PHILADELPHIA — The chief Nazi hunter with the Simon Wiesenthal Center says age and the passage of time are no barriers to investigating alleged Nazi activity during World War II.
If a person is charged with war crimes, you don't just ignore the crime because a suspect has reached old age, said Efraim Zuroff, who called the German-led investigation of now 87-year-old Johann "Hans" Breyer of Philadelphia a powerful message that such efforts will continue.
"Old age should not protect people who committed such heinous crimes," Zuroff said Monday by phone from Israel.
Germany has launched a war crimes investigation against Breyer on allegations that he served as an SS guard at the Auschwitz death camp complex after years of failed attempts by the U.S. to revoke his citizenship.
Breyer resolutely denied those allegations and told The Associated Press in an interview in his home late last week that he was never at the camp.
"I had nothing to do with the camp. I told them over and over," he said, recalling a yearslong failed effort by the U.S. to strip him of his citizenship.
Instead, Breyer said he was at a nearby SS camp where he was trained to use a light infantry cannon.
On Sunday, Breyer repeated that he's not been contacted by Germany nor notified that he's under any investigation.
"I heard this from you," he told an AP reporter, reiterating that he was never a guard.
On Monday, a few reporters were parked outside the three-level row home he shares with his wife. No one answered the door but a handwritten sign read: "We do not have any comment. Please leave."
Breyer did not respond to messages left at his home.
Some neighbors declined to comment while others did not answer their doors.
For more than a decade, the Department of Justice waged court battles to try to have Breyer deported.
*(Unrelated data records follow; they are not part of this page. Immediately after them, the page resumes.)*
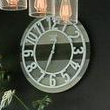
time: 12:34
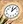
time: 12:07
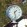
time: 1:28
They largely revolved around whether Breyer had lied about his Nazi past in applying for immigration or whether he could have citizenship through his American-born mother.
That legal saga ended in 2003, with a ruling that allowed him to stay in the United States, mainly on the grounds that he had joined the SS as a minor and could therefore not be held legally responsible for participation in it.
The Justice Department noted that it had proved, in court, that Breyer was involved in "Nazi-sponsored acts of persecution while serving as an SS guard" at Buchenwald and Auschwitz during World War II.
"However, findings concerning his mother's birth and the date of his SS enlistment made it legally impossible to deport him from the United States," Rebekah Carmichael, a department spokeswoman, told the AP in an email Monday.
"As a general matter, the Department of Justice has a more than 40-year record of close cooperation with European governments that seek to prosecute cases involving Nazi crimes, including through sharing of evidence and facilitation of extradition and deportation," she said.
German officials have not yet filed charges against Breyer, but he could be charged with accessory to murder, the same legal theory that prosecutors in Munich used to try and convict former Ohio autoworker John Demjanjuk on charges served as a death camp guard at Sobibor in occupied Poland.
Ukrainian-born Demjanjuk, who died in a Bavarian nursing home in March while appealing his 2011 conviction, was the first person convicted in Germany solely on the basis of serving as a camp guard, with no evidence of involvement in a specific killing.
Under the new legal theory, anyone who was involved in the operation of a death camp was an accessory to murder.
About 1.5 million people, primarily Jews, were killed at the Auschwitz camp complex between 1940 and 1945.